> [Provided records]:
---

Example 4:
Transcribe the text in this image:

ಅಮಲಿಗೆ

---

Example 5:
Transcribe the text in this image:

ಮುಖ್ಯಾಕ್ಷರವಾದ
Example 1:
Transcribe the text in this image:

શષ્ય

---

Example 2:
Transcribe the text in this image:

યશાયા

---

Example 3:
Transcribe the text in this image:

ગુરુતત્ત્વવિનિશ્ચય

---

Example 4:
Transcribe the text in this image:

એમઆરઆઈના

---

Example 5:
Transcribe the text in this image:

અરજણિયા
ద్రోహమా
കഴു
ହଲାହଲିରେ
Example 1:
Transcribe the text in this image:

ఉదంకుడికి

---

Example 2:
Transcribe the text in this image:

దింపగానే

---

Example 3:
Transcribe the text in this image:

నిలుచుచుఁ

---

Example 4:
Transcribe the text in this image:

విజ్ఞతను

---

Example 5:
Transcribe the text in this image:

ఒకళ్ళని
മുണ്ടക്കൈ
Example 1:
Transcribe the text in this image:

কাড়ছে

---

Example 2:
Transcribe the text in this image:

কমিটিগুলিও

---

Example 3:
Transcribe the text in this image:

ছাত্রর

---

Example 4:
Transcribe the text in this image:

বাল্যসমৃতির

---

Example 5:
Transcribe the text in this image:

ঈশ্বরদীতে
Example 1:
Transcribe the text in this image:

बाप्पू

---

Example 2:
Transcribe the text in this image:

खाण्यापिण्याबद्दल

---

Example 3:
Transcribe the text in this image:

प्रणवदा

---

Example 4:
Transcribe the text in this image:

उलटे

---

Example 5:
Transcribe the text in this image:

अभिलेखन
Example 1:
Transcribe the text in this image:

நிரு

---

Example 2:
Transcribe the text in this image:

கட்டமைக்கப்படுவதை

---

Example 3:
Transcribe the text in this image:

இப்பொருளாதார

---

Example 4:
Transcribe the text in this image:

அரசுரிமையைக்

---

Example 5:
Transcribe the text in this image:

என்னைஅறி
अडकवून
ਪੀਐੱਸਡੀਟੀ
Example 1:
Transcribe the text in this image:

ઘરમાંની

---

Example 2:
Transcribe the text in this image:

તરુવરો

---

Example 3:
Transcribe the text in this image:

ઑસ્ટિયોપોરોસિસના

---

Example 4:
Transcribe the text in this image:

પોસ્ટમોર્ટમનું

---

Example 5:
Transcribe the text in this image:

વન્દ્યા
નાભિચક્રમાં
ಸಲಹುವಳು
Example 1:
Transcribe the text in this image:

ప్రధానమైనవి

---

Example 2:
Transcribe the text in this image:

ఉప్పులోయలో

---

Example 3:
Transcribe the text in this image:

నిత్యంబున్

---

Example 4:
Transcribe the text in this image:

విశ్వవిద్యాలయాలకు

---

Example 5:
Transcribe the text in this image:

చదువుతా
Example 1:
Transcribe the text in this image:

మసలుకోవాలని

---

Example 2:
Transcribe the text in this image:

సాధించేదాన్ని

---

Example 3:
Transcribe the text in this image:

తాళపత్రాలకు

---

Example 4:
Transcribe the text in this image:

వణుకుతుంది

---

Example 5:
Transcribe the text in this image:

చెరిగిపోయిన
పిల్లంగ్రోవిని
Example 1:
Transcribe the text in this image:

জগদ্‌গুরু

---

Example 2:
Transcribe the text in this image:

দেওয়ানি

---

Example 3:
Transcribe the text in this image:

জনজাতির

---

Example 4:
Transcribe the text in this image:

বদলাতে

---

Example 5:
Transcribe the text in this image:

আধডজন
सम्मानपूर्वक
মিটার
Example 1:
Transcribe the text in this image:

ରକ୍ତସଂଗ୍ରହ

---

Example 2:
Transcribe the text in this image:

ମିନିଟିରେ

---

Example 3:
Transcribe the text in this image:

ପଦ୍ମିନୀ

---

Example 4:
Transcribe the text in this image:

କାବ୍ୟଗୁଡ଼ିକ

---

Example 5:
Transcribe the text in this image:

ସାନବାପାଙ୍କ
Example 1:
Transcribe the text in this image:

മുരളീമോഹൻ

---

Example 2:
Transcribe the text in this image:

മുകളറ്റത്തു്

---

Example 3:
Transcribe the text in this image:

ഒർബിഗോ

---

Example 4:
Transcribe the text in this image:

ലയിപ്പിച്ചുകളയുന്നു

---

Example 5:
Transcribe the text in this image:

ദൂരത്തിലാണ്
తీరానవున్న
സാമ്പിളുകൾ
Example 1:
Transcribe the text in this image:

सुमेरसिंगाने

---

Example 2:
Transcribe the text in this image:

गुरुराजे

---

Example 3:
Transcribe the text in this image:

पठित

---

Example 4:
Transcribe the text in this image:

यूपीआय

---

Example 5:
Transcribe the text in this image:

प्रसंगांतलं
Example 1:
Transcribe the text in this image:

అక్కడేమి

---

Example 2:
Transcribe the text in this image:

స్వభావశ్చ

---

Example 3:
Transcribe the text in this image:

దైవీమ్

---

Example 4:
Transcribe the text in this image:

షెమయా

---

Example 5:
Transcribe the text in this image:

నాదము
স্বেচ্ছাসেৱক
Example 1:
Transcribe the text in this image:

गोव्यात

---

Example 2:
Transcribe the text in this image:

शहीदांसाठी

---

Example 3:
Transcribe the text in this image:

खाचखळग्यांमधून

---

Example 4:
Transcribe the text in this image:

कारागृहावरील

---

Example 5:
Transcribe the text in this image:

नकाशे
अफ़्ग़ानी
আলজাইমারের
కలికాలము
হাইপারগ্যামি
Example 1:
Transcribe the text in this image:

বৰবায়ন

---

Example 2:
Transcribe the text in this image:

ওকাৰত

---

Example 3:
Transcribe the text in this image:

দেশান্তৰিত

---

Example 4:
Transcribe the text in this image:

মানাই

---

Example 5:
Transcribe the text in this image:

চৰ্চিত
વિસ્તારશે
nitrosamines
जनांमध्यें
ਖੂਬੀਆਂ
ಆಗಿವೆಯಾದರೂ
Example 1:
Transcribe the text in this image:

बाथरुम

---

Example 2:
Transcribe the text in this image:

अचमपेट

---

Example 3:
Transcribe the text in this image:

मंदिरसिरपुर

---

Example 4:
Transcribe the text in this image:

> [What to do]:
Exactly as they appear above, transcribe the records in full.

> [Result of the task]:
---

Example 4:
Transcribe the text in this image:

ಅಮಲಿಗೆ

---

Example 5:
Transcribe the text in this image:

ಮುಖ್ಯಾಕ್ಷರವಾದ
Example 1:
Transcribe the text in this image:

શષ્ય

---

Example 2:
Transcribe the text in this image:

યશાયા

---

Example 3:
Transcribe the text in this image:

ગુરુતત્ત્વવિનિશ્ચય

---

Example 4:
Transcribe the text in this image:

એમઆરઆઈના

---

Example 5:
Transcribe the text in this image:

અરજણિયા
ద్రోహమా
കഴു
ହଲାହଲିରେ
Example 1:
Transcribe the text in this image:

ఉదంకుడికి

---

Example 2:
Transcribe the text in this image:

దింపగానే

---

Example 3:
Transcribe the text in this image:

నిలుచుచుఁ

---

Example 4:
Transcribe the text in this image:

విజ్ఞతను

---

Example 5:
Transcribe the text in this image:

ఒకళ్ళని
മുണ്ടക്കൈ
Example 1:
Transcribe the text in this image:

কাড়ছে

---

Example 2:
Transcribe the text in this image:

কমিটিগুলিও

---

Example 3:
Transcribe the text in this image:

ছাত্রর

---

Example 4:
Transcribe the text in this image:

বাল্যসমৃতির

---

Example 5:
Transcribe the text in this image:

ঈশ্বরদীতে
Example 1:
Transcribe the text in this image:

बाप्पू

---

Example 2:
Transcribe the text in this image:

खाण्यापिण्याबद्दल

---

Example 3:
Transcribe the text in this image:

प्रणवदा

---

Example 4:
Transcribe the text in this image:

उलटे

---

Example 5:
Transcribe the text in this image:

अभिलेखन
Example 1:
Transcribe the text in this image:

நிரு

---

Example 2:
Transcribe the text in this image:

கட்டமைக்கப்படுவதை

---

Example 3:
Transcribe the text in this image:

இப்பொருளாதார

---

Example 4:
Transcribe the text in this image:

அரசுரிமையைக்

---

Example 5:
Transcribe the text in this image:

என்னைஅறி
अडकवून
ਪੀਐੱਸਡੀਟੀ
Example 1:
Transcribe the text in this image:

ઘરમાંની

---

Example 2:
Transcribe the text in this image:

તરુવરો

---

Example 3:
Transcribe the text in this image:

ઑસ્ટિયોપોરોસિસના

---

Example 4:
Transcribe the text in this image:

પોસ્ટમોર્ટમનું

---

Example 5:
Transcribe the text in this image:

વન્દ્યા
નાભિચક્રમાં
ಸಲಹುವಳು
Example 1:
Transcribe the text in this image:

ప్రధానమైనవి

---

Example 2:
Transcribe the text in this image:

ఉప్పులోయలో

---

Example 3:
Transcribe the text in this image:

నిత్యంబున్

---

Example 4:
Transcribe the text in this image:

విశ్వవిద్యాలయాలకు

---

Example 5:
Transcribe the text in this image:

చదువుతా
Example 1:
Transcribe the text in this image:

మసలుకోవాలని

---

Example 2:
Transcribe the text in this image:

సాధించేదాన్ని

---

Example 3:
Transcribe the text in this image:

తాళపత్రాలకు

---

Example 4:
Transcribe the text in this image:

వణుకుతుంది

---

Example 5:
Transcribe the text in this image:

చెరిగిపోయిన
పిల్లంగ్రోవిని
Example 1:
Transcribe the text in this image:

জগদ্‌গুরু

---

Example 2:
Transcribe the text in this image:

দেওয়ানি

---

Example 3:
Transcribe the text in this image:

জনজাতির

---

Example 4:
Transcribe the text in this image:

বদলাতে

---

Example 5:
Transcribe the text in this image:

আধডজন
सम्मानपूर्वक
মিটার
Example 1:
Transcribe the text in this image:

ରକ୍ତସଂଗ୍ରହ

---

Example 2:
Transcribe the text in this image:

ମିନିଟିରେ

---

Example 3:
Transcribe the text in this image:

ପଦ୍ମିନୀ

---

Example 4:
Transcribe the text in this image:

କାବ୍ୟଗୁଡ଼ିକ

---

Example 5:
Transcribe the text in this image:

ସାନବାପାଙ୍କ
Example 1:
Transcribe the text in this image:

മുരളീമോഹൻ

---

Example 2:
Transcribe the text in this image:

മുകളറ്റത്തു്

---

Example 3:
Transcribe the text in this image:

ഒർബിഗോ

---

Example 4:
Transcribe the text in this image:

ലയിപ്പിച്ചുകളയുന്നു

---

Example 5:
Transcribe the text in this image:

ദൂരത്തിലാണ്
తీరానవున్న
സാമ്പിളുകൾ
Example 1:
Transcribe the text in this image:

सुमेरसिंगाने

---

Example 2:
Transcribe the text in this image:

गुरुराजे

---

Example 3:
Transcribe the text in this image:

पठित

---

Example 4:
Transcribe the text in this image:

यूपीआय

---

Example 5:
Transcribe the text in this image:

प्रसंगांतलं
Example 1:
Transcribe the text in this image:

అక్కడేమి

---

Example 2:
Transcribe the text in this image:

స్వభావశ్చ

---

Example 3:
Transcribe the text in this image:

దైవీమ్

---

Example 4:
Transcribe the text in this image:

షెమయా

---

Example 5:
Transcribe the text in this image:

నాదము
স্বেচ্ছাসেৱক
Example 1:
Transcribe the text in this image:

गोव्यात

---

Example 2:
Transcribe the text in this image:

शहीदांसाठी

---

Example 3:
Transcribe the text in this image:

खाचखळग्यांमधून

---

Example 4:
Transcribe the text in this image:

कारागृहावरील

---

Example 5:
Transcribe the text in this image:

नकाशे
अफ़्ग़ानी
আলজাইমারের
కలికాలము
হাইপারগ্যামি
Example 1:
Transcribe the text in this image:

বৰবায়ন

---

Example 2:
Transcribe the text in this image:

ওকাৰত

---

Example 3:
Transcribe the text in this image:

দেশান্তৰিত

---

Example 4:
Transcribe the text in this image:

মানাই

---

Example 5:
Transcribe the text in this image:

চৰ্চিত
વિસ્તારશે
nitrosamines
जनांमध्यें
ਖੂਬੀਆਂ
ಆಗಿವೆಯಾದರೂ
Example 1:
Transcribe the text in this image:

बाथरुम

---

Example 2:
Transcribe the text in this image:

अचमपेट

---

Example 3:
Transcribe the text in this image:

मंदिरसिरपुर

---

Example 4:
Transcribe the text in this image:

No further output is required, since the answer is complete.